Think about the last time you drove on a major highway. There could have been dozens, maybe even hundreds of drivers on all sides. All of you are making your own, independent decisions about speed; if, when, and how to change lanes; the distance to maintain from the car in front of you, and any number of other decisions from whether or not to change the radio station, adjust the a/c or open a window.
And all of this you and all the other drivers do with surprisingly few rules. Yes, there are some positive obligations: a posted speed limit to be and a requirement (honored in the gap) to signal when changing lanes. And of course, we shouldn’t tailgate, change speed erratically or stop suddenly except in an emergency.
Given these complexities, it would defy the ability of even the wisest lawmaker to issue detailed regulations and concrete directions on how you—personally—should make the drive home at the end of a long workday.
This is also the challenge of public policy and so the moral analysis of such policy that is central to Orthodox social thought.
But magisterial Orthodox social teaching is less like the job of a government official crafting public policy and more like the driver in rush hour traffic who must respond to a myriad of contingent and ever-shifting facts in order to get home safely.
Of necessity, OST will always have an open-ended and provisional character as the Church seeks to remain faithful to Christ and her own identity while navigating in a world in which she institutionally, the faithful personally, and institutions, men, women, and communities make independent and idiosyncratic decisions based on a rich mix of personal goals, limited information, and a dynamic social context.
All of this leads us to see the value of what thinkers like Friedrich Hayek (1899-1992) and Eric Voegelin (1901-1985) call “epistemological humility.” While typically applied to the social sciences and offered as an apologetic for limited government, given the applicative character of OST we should likewise embrace a similar notion.
And in fact, as we’ll see, the Church does.
The providential character of the state: shared asceticism
For Orthodox Social Teaching,
…the emergence of the temporal state should not be understood as a reality originally established by God. It was rather God’s granting human beings an opportunity to order their social lives by their own free will, so that this order, as a response to the earthly reality of sin through opposing it by means of temporal power (Basis, III.1).
The emergence of the State, in other words, is providential and represents an opportunity for all human beings to exercise their freedom cooperatively in the ascetical struggle against sin.
It is in light of this that the Basis quotes both St. Paul (Romans 13:1-7) and St. Peter (1 Peter 2:13-16) that Christians are “to obey [civil] authorities regardless of their attitude to the Church.” Here again, we see the centrality of martyrdom to the exercise of our freedom. Remember, the apostles wrote what they wrote at a time when “the Church of Christ was persecuted both by Jewish and Roman State authorities. This did not prevent the martyrs and other Christians of that time from praying for prosecutors and recognizing their power” (III.1).

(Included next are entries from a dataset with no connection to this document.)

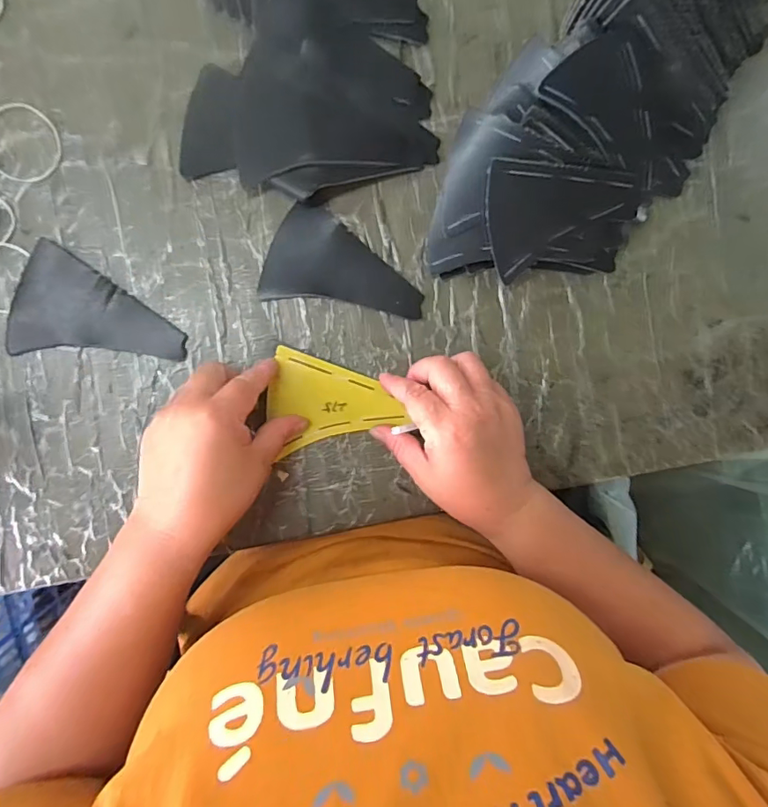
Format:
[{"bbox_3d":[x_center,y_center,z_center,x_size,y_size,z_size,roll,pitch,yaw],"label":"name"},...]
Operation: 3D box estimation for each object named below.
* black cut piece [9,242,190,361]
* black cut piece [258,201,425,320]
[{"bbox_3d":[-0.214,-0.076,0.371,0.123,0.006,0.078,1,90,-8],"label":"black cut piece"},{"bbox_3d":[-0.030,-0.112,0.387,0.122,0.004,0.074,6,92,-6],"label":"black cut piece"}]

Other than when it would require false worship, obedience to the State is necessary in all things since “God blesses the state as an essential element of life in the world distorted by sin.” In our fallen world, “both the individual and society” as a whole “need to be protected from” those who would harm others (III.1).
The provisional character of the state: limited obedience
“At the same time, Christians should avoid attempts to make” the State “absolute.” We must also “recognize the limits” of the State and “its purely earthly, temporal and transient value conditioned by the presence of sin in the world and the need to restrain it” (III.1).

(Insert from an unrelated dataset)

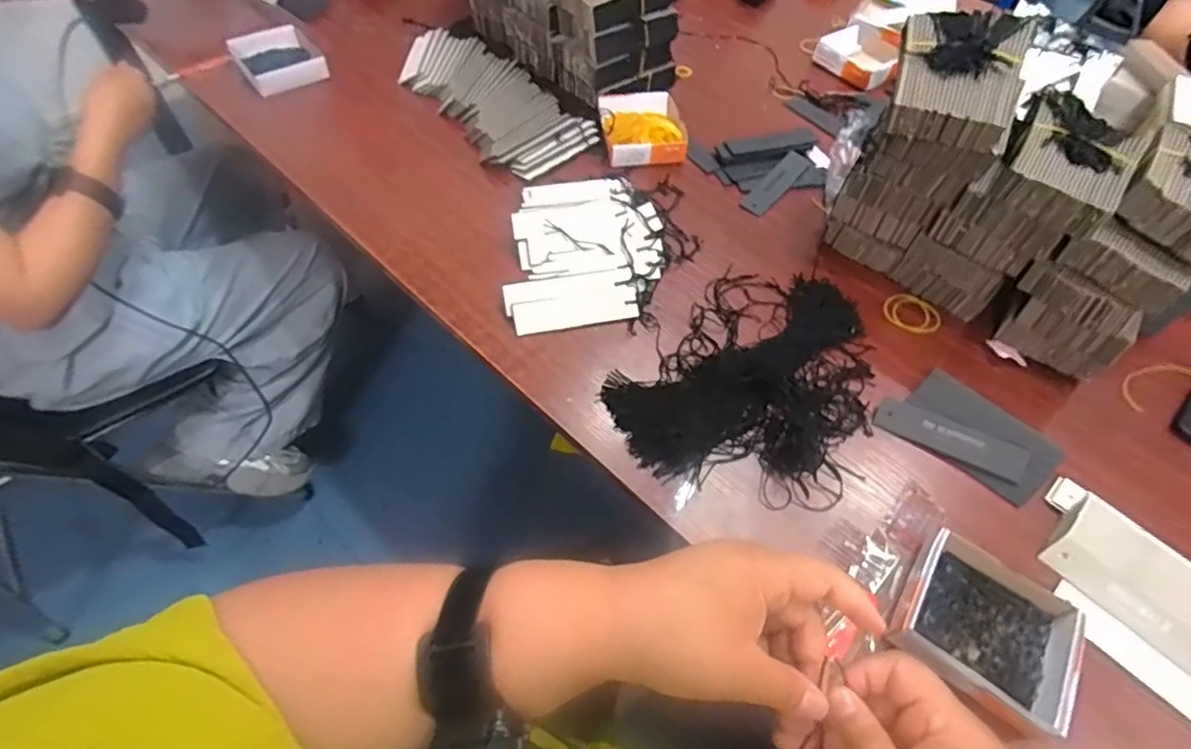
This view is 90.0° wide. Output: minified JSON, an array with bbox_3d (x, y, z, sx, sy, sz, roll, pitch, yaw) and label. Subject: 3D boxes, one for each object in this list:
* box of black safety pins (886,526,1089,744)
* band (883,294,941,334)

Critical here is the need for Christians and all those of goodwill to bear in mind that “just as other human institutions,” the State “even if aimed at the good, may tend to transform into a self-sufficing institution” usurping the place of God in human affairs (III.1).
This is why, turning now to FLW (#9), even though obedience is the default response and cooperation (symphonia in Greek) the ideal in the relationship of Church and State, we must not romanticize the apostolic, patristic, and Byzantine witness on this as if they were a “kind of absolute rule for Christian conduct in all imaginable circumstances.” At the same time, however, we “cannot judge all forms of human government as equivalent with one another, even though all fall far short of the Kingdom” of God.